Ricky Swallow, Reversed Pitcher 1, 2013. Patinated bronze, 10 × 6 × 7 1/2 in. (25.4 × 15.2 × 19.1 cm), unique. Collection of the artist. Photograph by Fredrik Nilsen
Ricky Swallow, Stair with Contents, 2013. Patinated bronze. Edition no. 1/1 + 1 AP, 22 × 35 × 22 in. (55.9 × 88.9 × 55.9 cm). Collection of the artist; courtesy Modern Art, London, and Darren Knight Gallery, Sydney
NARRTOR: Ricky Swallow makes cast bronze sculptures—a form that goes back to ancient times. But Swallow plays with the tradition, using readymade cardboard forms to cast the material. Ricky Swallow.
RICKYSWALLOW: Some of the cardboard forms, particularly the cardboard packing tubes, they come in different scales and they, again, they’re cut and combined. But certain scales of the tubes suggest certain domestic forms like a lamp or a pitcher or a cup, and I’ve utilized them in that way. But often, there’s other times where I’m trying to use the material in a way that’s maybe against what it’s suggesting or against the form that it wants to be initially. So some of the tubes are cut up to produce these kind of fan forms or curtain forms that are darted, sort of sections.
NARRATOR: Most casts can be used over and over again, and bronze sculptures are often produced in editions. Swallow’s casts are unique—the molten bronze destroys the cardboard even as it takes on aspects of the cardboard’s form.

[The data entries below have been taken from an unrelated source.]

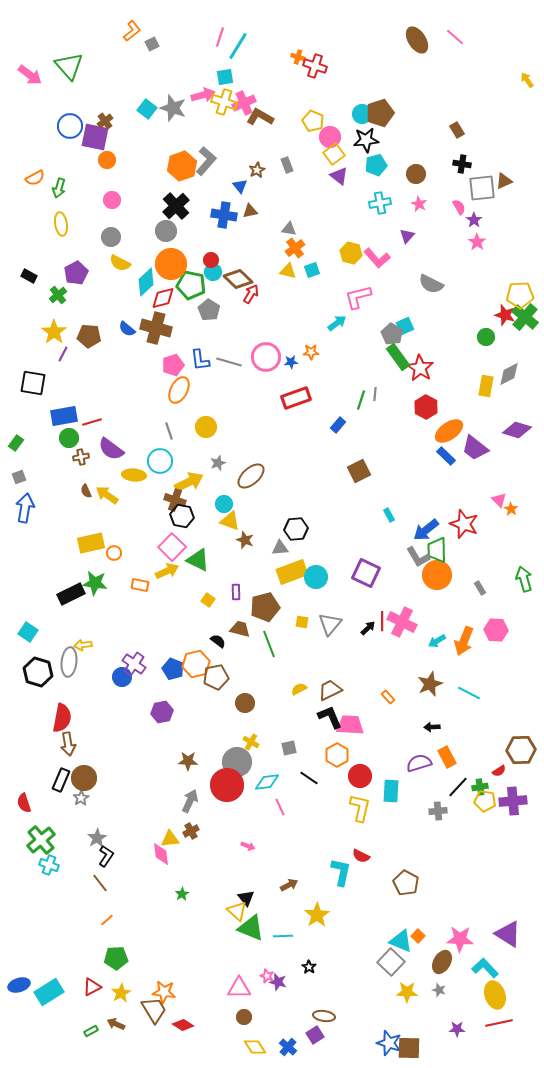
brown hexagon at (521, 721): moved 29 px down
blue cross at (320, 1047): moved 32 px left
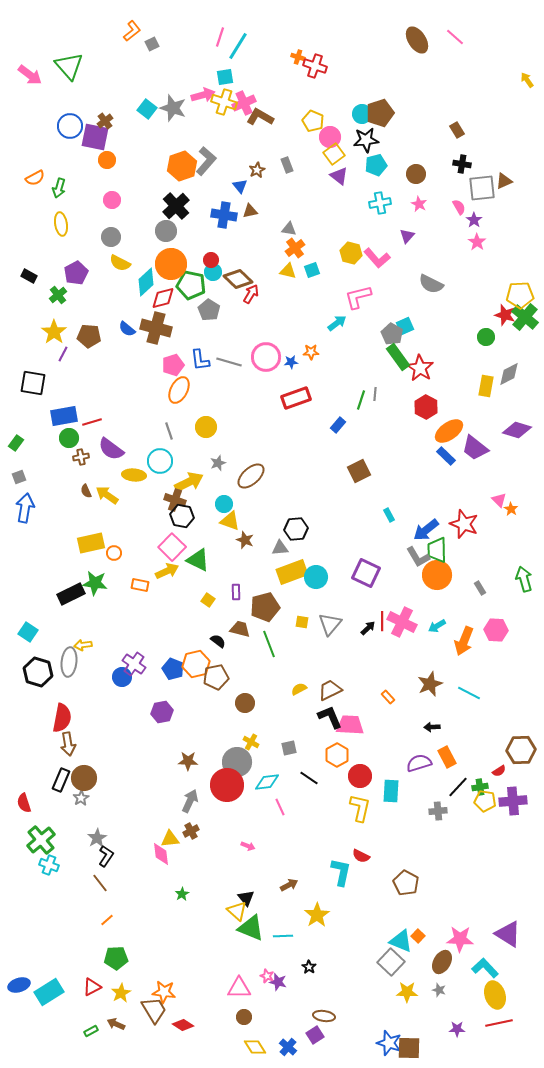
cyan arrow at (437, 641): moved 15 px up
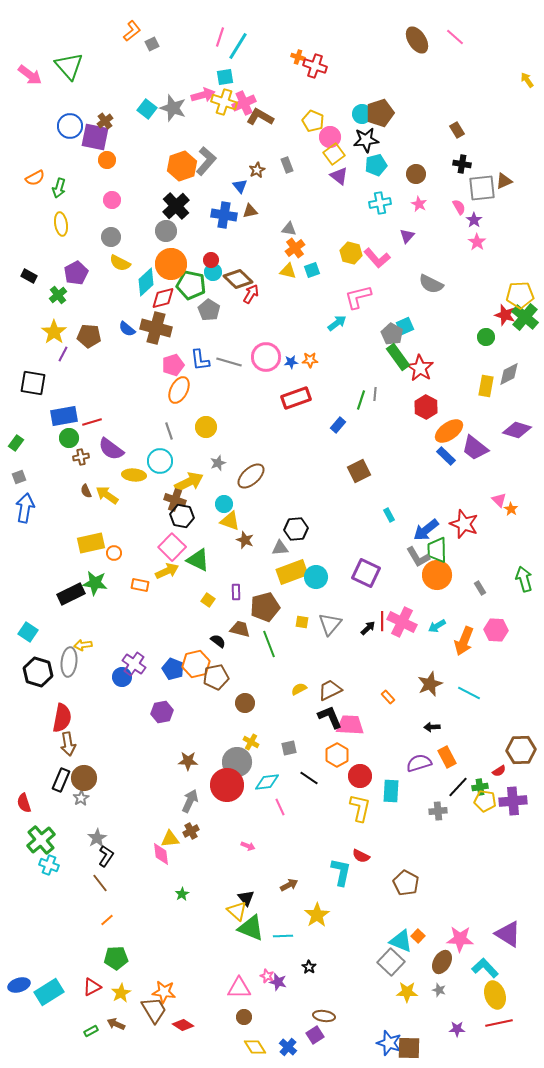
orange star at (311, 352): moved 1 px left, 8 px down
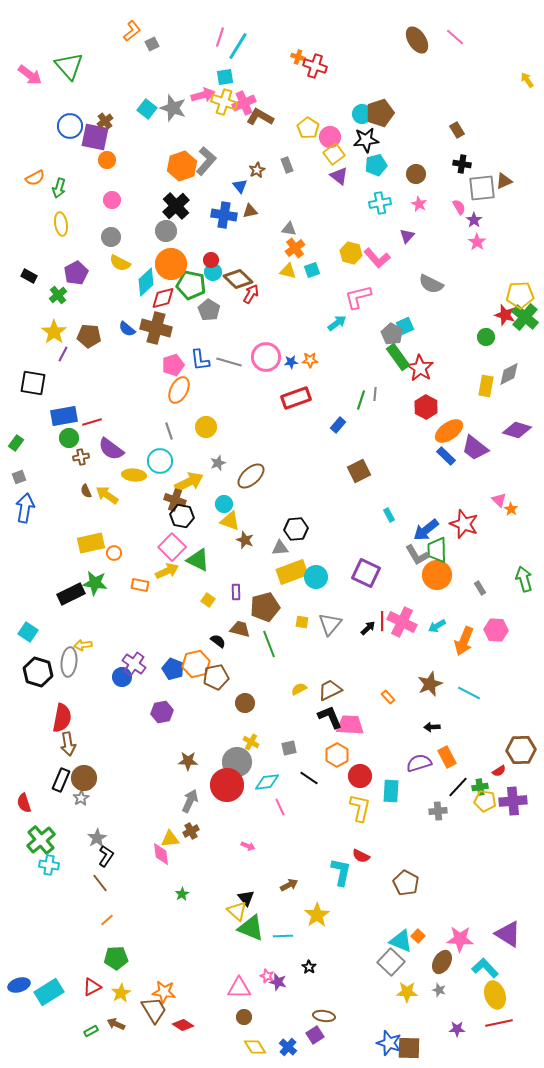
yellow pentagon at (313, 121): moved 5 px left, 7 px down; rotated 10 degrees clockwise
gray L-shape at (418, 557): moved 1 px left, 2 px up
cyan cross at (49, 865): rotated 12 degrees counterclockwise
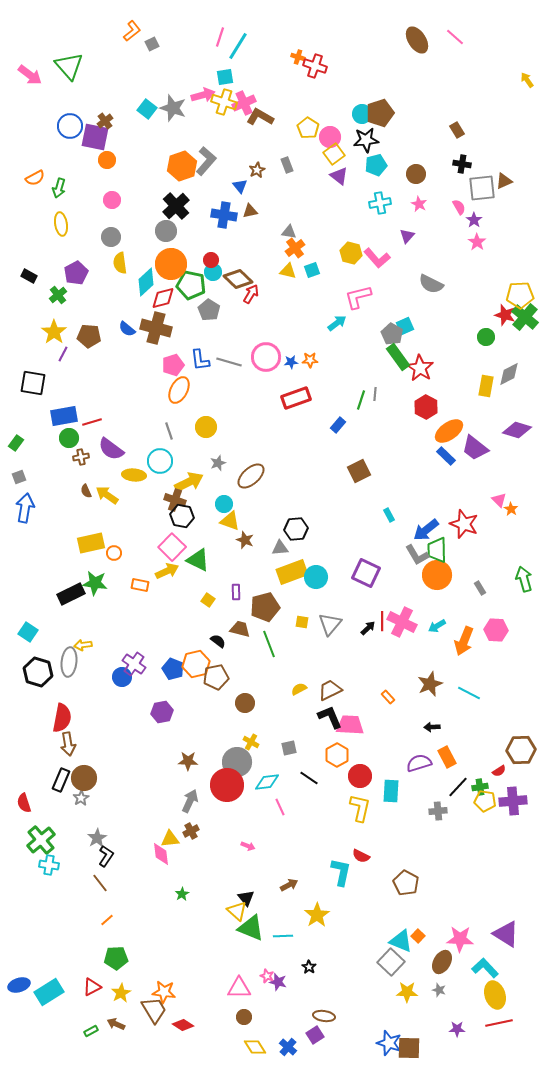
gray triangle at (289, 229): moved 3 px down
yellow semicircle at (120, 263): rotated 55 degrees clockwise
purple triangle at (508, 934): moved 2 px left
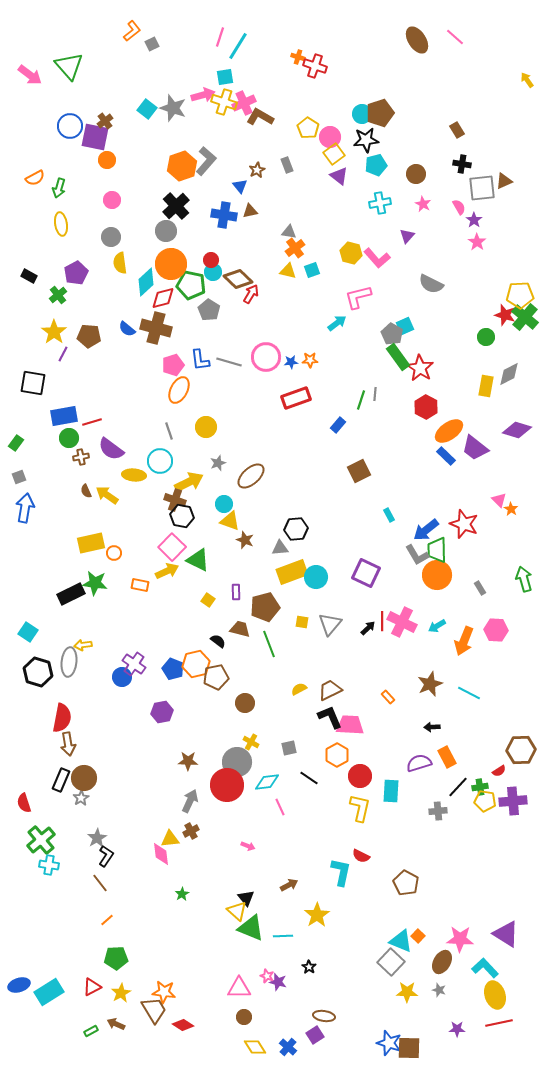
pink star at (419, 204): moved 4 px right
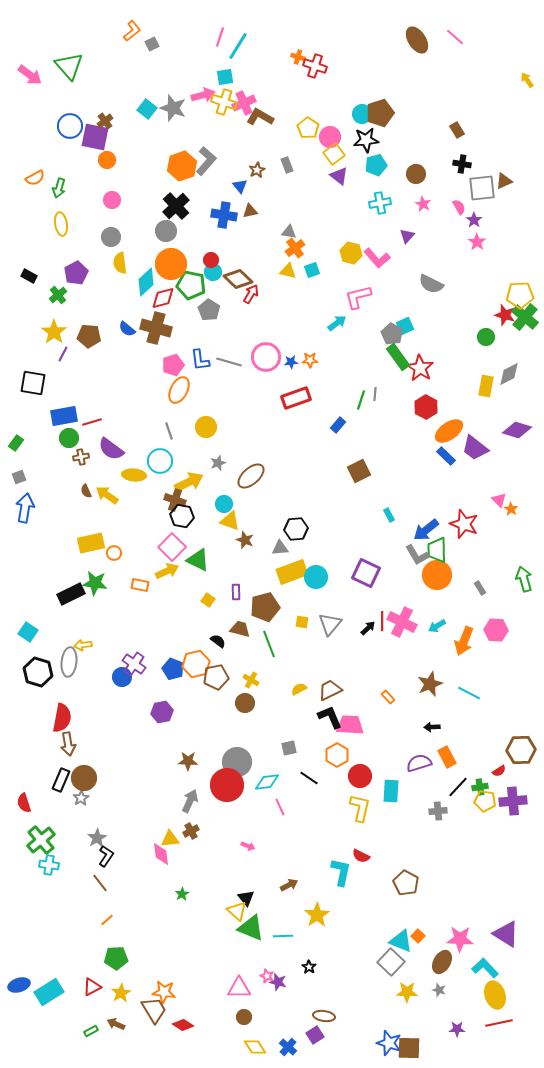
yellow cross at (251, 742): moved 62 px up
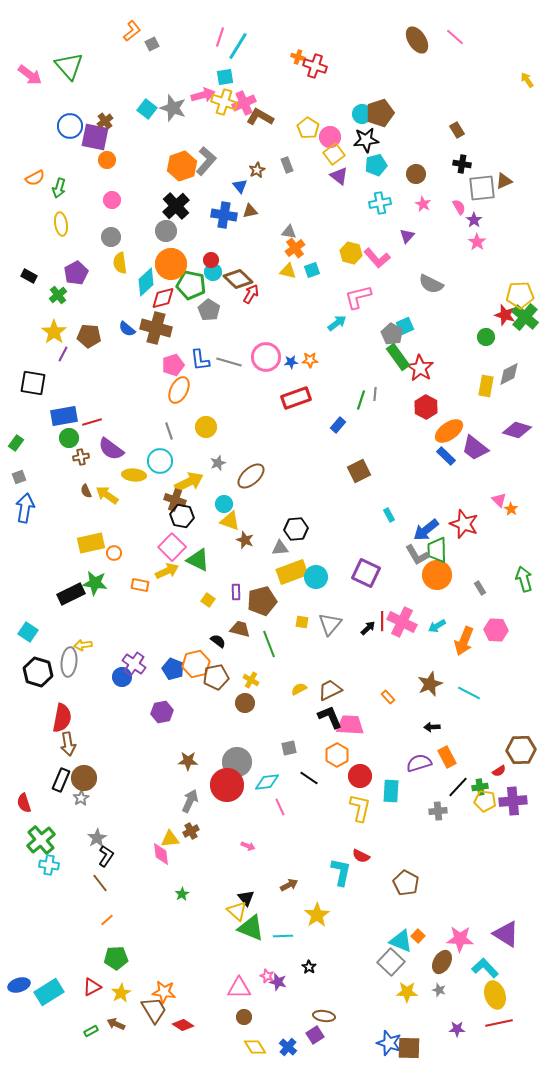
brown pentagon at (265, 607): moved 3 px left, 6 px up
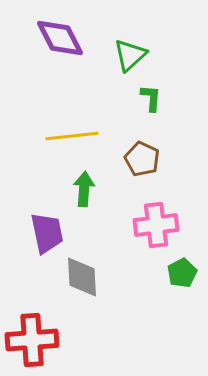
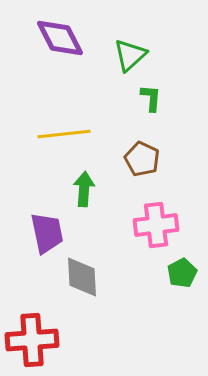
yellow line: moved 8 px left, 2 px up
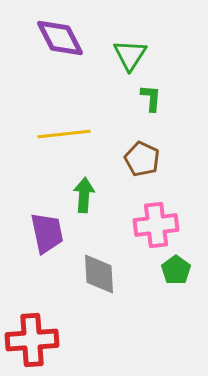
green triangle: rotated 15 degrees counterclockwise
green arrow: moved 6 px down
green pentagon: moved 6 px left, 3 px up; rotated 8 degrees counterclockwise
gray diamond: moved 17 px right, 3 px up
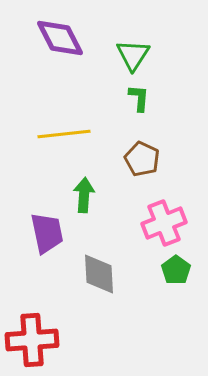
green triangle: moved 3 px right
green L-shape: moved 12 px left
pink cross: moved 8 px right, 2 px up; rotated 15 degrees counterclockwise
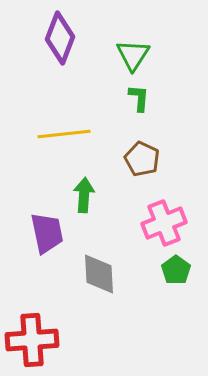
purple diamond: rotated 48 degrees clockwise
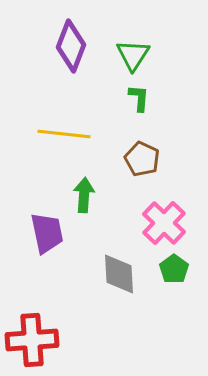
purple diamond: moved 11 px right, 8 px down
yellow line: rotated 12 degrees clockwise
pink cross: rotated 24 degrees counterclockwise
green pentagon: moved 2 px left, 1 px up
gray diamond: moved 20 px right
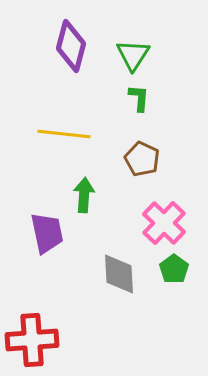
purple diamond: rotated 6 degrees counterclockwise
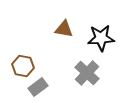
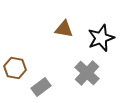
black star: rotated 16 degrees counterclockwise
brown hexagon: moved 8 px left, 2 px down
gray rectangle: moved 3 px right
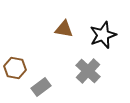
black star: moved 2 px right, 3 px up
gray cross: moved 1 px right, 2 px up
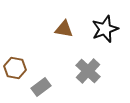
black star: moved 2 px right, 6 px up
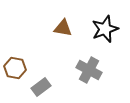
brown triangle: moved 1 px left, 1 px up
gray cross: moved 1 px right, 1 px up; rotated 15 degrees counterclockwise
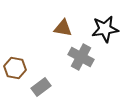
black star: rotated 12 degrees clockwise
gray cross: moved 8 px left, 13 px up
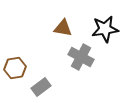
brown hexagon: rotated 20 degrees counterclockwise
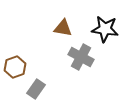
black star: rotated 16 degrees clockwise
brown hexagon: moved 1 px up; rotated 10 degrees counterclockwise
gray rectangle: moved 5 px left, 2 px down; rotated 18 degrees counterclockwise
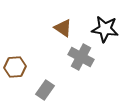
brown triangle: rotated 24 degrees clockwise
brown hexagon: rotated 15 degrees clockwise
gray rectangle: moved 9 px right, 1 px down
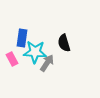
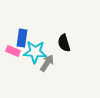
pink rectangle: moved 1 px right, 8 px up; rotated 40 degrees counterclockwise
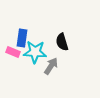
black semicircle: moved 2 px left, 1 px up
pink rectangle: moved 1 px down
gray arrow: moved 4 px right, 3 px down
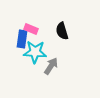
blue rectangle: moved 1 px down
black semicircle: moved 11 px up
pink rectangle: moved 18 px right, 23 px up
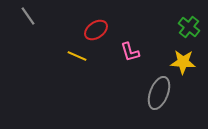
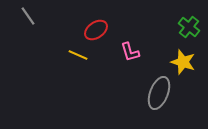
yellow line: moved 1 px right, 1 px up
yellow star: rotated 15 degrees clockwise
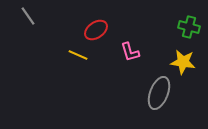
green cross: rotated 25 degrees counterclockwise
yellow star: rotated 10 degrees counterclockwise
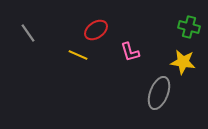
gray line: moved 17 px down
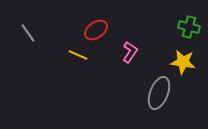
pink L-shape: rotated 130 degrees counterclockwise
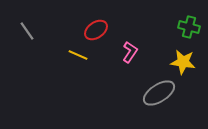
gray line: moved 1 px left, 2 px up
gray ellipse: rotated 36 degrees clockwise
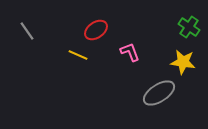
green cross: rotated 20 degrees clockwise
pink L-shape: rotated 55 degrees counterclockwise
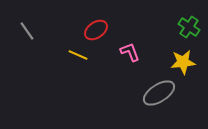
yellow star: rotated 15 degrees counterclockwise
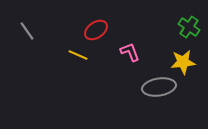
gray ellipse: moved 6 px up; rotated 24 degrees clockwise
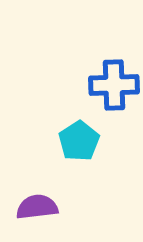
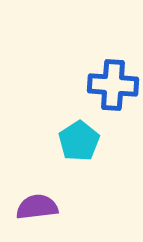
blue cross: moved 1 px left; rotated 6 degrees clockwise
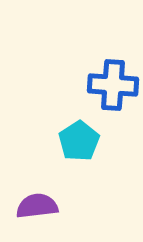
purple semicircle: moved 1 px up
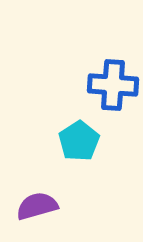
purple semicircle: rotated 9 degrees counterclockwise
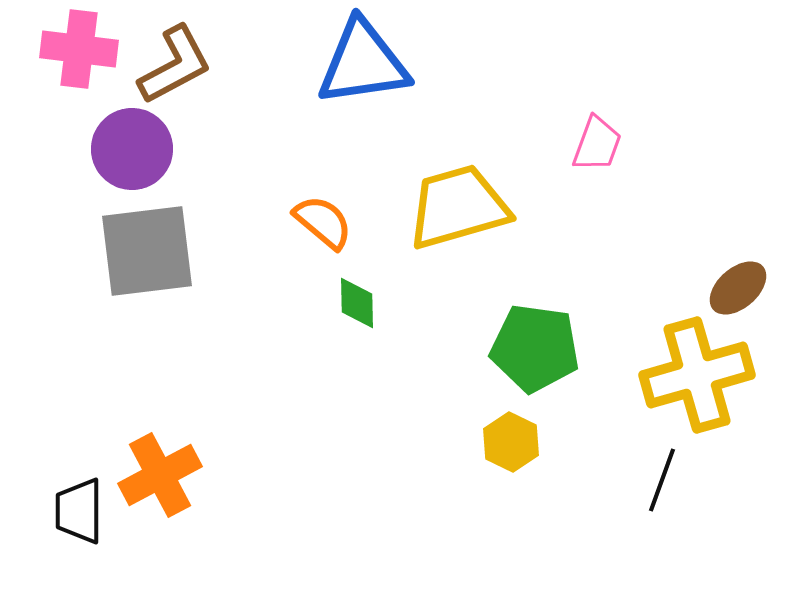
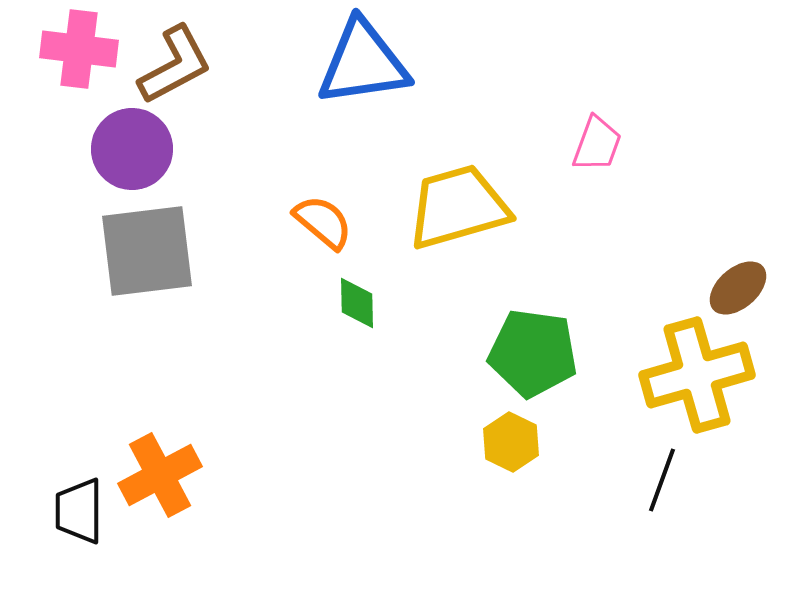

RICKYSWALLOW: There are ways to make these thing so they truly resemble cardboard. And that’s never my intention—like, it’s to use that material for its, for its texture and kind of everyday quality or its studio logic, if you like. But I’ve never made anything in this way and sort of left it at cardboard. So the preservation of it into bronze and into a more permanent state has always been a kind of objective from the outset.